そのあと、美沙はさっきの“オラオラ系”の男性たちと、合コンまでの時間だけ飲みに行きたいと懇願した。
「わかってる、里香のタイプじゃない…てか苦手なタイプだよね、わかってるんだけど!」
美沙はいつでもまっすぐだ。
それに一貫性がないことだけが、玉に瑕だが。
「全然いいよ。私今日いい人いなかったし」
まったく気乗りしなかった二次会では、美沙のアプローチをのらりくらりとかわし続けるその男に、若干の怒りを覚えつつも、ただただアルコールを摂取しながら、時が過ぎるのを待っていた。
「ねぇ美沙、そろそろ…」
合コンの待ち合わせ時間まで30分を切った頃、ようやく彼らと解散になると、お酒のせいなのか、はたまた違う理由なのかはわからなかったが、美沙は頬を染めて困ったように笑った。
「どうしよう、全然脈ないのにすごい好きなんだけど」
「えっ」
思わず声が漏れていた。
見込みがあるのならともかく、なぜ美沙がそこまであの男に執着するのか、私にはさっぱりわからない。
「…なんで?そんなに?」
それは本心であり、美沙にはもっといい人がいるのにという意味も込めてだったが、それがあくまでただの好奇心であるかのように、私は口元を緩めながら尋ねた。

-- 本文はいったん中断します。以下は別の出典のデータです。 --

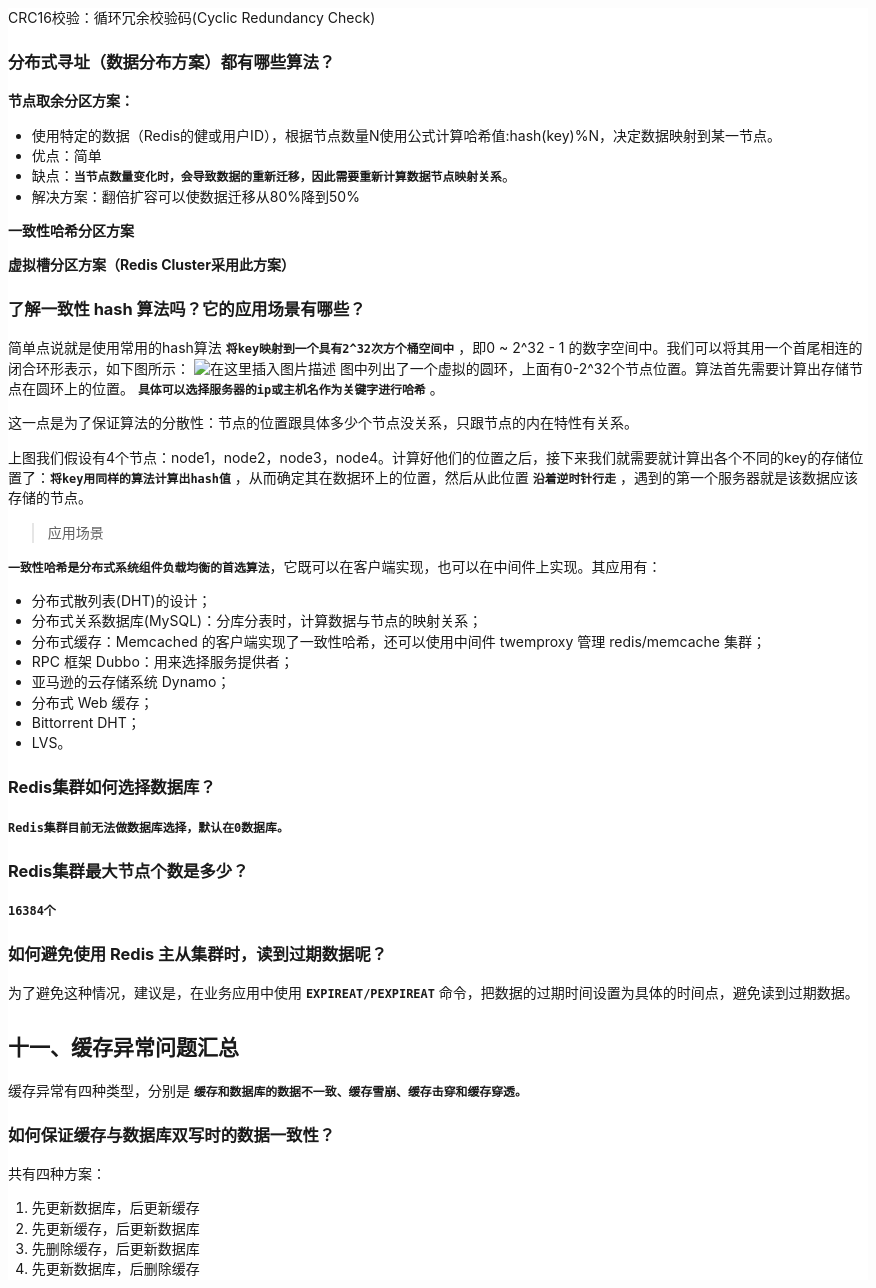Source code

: CRC16校验：循环冗余校验码(Cyclic Redundancy Check)
### 分布式寻址（数据分布方案）都有哪些算法？
**节点取余分区方案：**
- 使用特定的数据（Redis的健或用户ID），根据节点数量N使用公式计算哈希值:hash(key)%N，决定数据映射到某一节点。
- 优点：简单
- 缺点：**`当节点数量变化时，会导致数据的重新迁移，因此需要重新计算数据节点映射关系`**。
- 解决方案：翻倍扩容可以使数据迁移从80%降到50%

**一致性哈希分区方案**

**虚拟槽分区方案（Redis Cluster采用此方案）**
### 了解一致性 hash 算法吗？它的应用场景有哪些？
简单点说就是使用常用的hash算法 **`将key映射到一个具有2^32次方个桶空间中`** ，即0 ~ 2^32 - 1 的数字空间中。我们可以将其用一个首尾相连的闭合环形表示，如下图所示：
![在这里插入图片描述](https://img-blog.csdnimg.cn/09eba8ef3e644d51bc91126821fd0b71.png?x-oss-process=image/watermark,type_d3F5LXplbmhlaQ,shadow_50,text_Q1NETiBA5LiA5Liq5bCP56CB5Yac55qE6L-b6Zi25LmL5peF,size_7,color_FFFFFF,t_70,g_se,x_16)
图中列出了一个虚拟的圆环，上面有0-2^32个节点位置。算法首先需要计算出存储节点在圆环上的位置。 **`具体可以选择服务器的ip或主机名作为关键字进行哈希`** 。

这一点是为了保证算法的分散性：节点的位置跟具体多少个节点没关系，只跟节点的内在特性有关系。

上图我们假设有4个节点：node1，node2，node3，node4。计算好他们的位置之后，接下来我们就需要就计算出各个不同的key的存储位置了：**`将key用同样的算法计算出hash值`** ，从而确定其在数据环上的位置，然后从此位置 **`沿着逆时针行走`** ，遇到的第一个服务器就是该数据应该存储的节点。
> 应用场景

**`一致性哈希是分布式系统组件负载均衡的首选算法`**，它既可以在客户端实现，也可以在中间件上实现。其应用有：

- 分布式散列表(DHT)的设计；
- 分布式关系数据库(MySQL)：分库分表时，计算数据与节点的映射关系；
- 分布式缓存：Memcached 的客户端实现了一致性哈希，还可以使用中间件 twemproxy 管理 redis/memcache 集群；
- RPC 框架 Dubbo：用来选择服务提供者；
- 亚马逊的云存储系统 Dynamo；
- 分布式 Web 缓存；
- Bittorrent DHT；
- LVS。

### Redis集群如何选择数据库？
**`Redis集群目前无法做数据库选择，默认在0数据库。`**

### Redis集群最大节点个数是多少？
**`16384个`**
### 如何避免使用 Redis 主从集群时，读到过期数据呢？
为了避免这种情况，建议是，在业务应用中使用 **`EXPIREAT/PEXPIREAT`** 命令，把数据的过期时间设置为具体的时间点，避免读到过期数据。
## 十一、缓存异常问题汇总
缓存异常有四种类型，分别是 **`缓存和数据库的数据不一致、缓存雪崩、缓存击穿和缓存穿透。`**
### 如何保证缓存与数据库双写时的数据一致性？
共有四种方案：
1. 先更新数据库，后更新缓存
2. 先更新缓存，后更新数据库
3. 先删除缓存，后更新数据库
4. 先更新数据库，后删除缓存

「えーだってなんかいいの。なんだろ説明できないよ~恋って理屈じゃないじゃん?」
― あぁ、もう恋なんだ。確定なんだね。
私は小さくため息を漏らした。
こうなった美沙は、もう誰にも止められない。
それは私が一番よく知っている。
「…美沙に彼氏できちゃったら寂しいなー」
苦し紛れにそう引き留めてみたが、彼女はそんなことは気にも留めない様子だ。
「あは、里香もそろそろ彼氏作ったらいいじゃん。ほら、ミドリくんとか」
「いやミドリくんは…そういうのじゃないよ」
「えー?だってよく泊まりに行ってるじゃん。ほんとになにもないのー?」
私はミドリくんが好きだけど、その好きは付き合いたいとか、もっと触れたいとか、そういう好きとは違うような気がする。
だから、飲みに行った帰り、ミドリくんの家に泊まらせてもらったって、何もないわけだ。
「ほんっとなにもない。なんかあったらもう会ってない」
私は首を大きく左右に振って否定した。
しかし、美沙にとってそれは、どうも信じられないようだ。
「ほんとかなー?ミドリくん絶対里香のこと好きなのにー」
「ないない」
「あ、それかあれじゃん。山辺先生!」
美沙は白いスカートを軽やかに揺らしながら、いたずらっ子のように目を輝かせる。
「他人事だからって。面白がらないでよ」
口を尖らせた私をよそに、彼女はさっきのオラオラ系の男からのメッセージに、胸をときめかせている様子であった。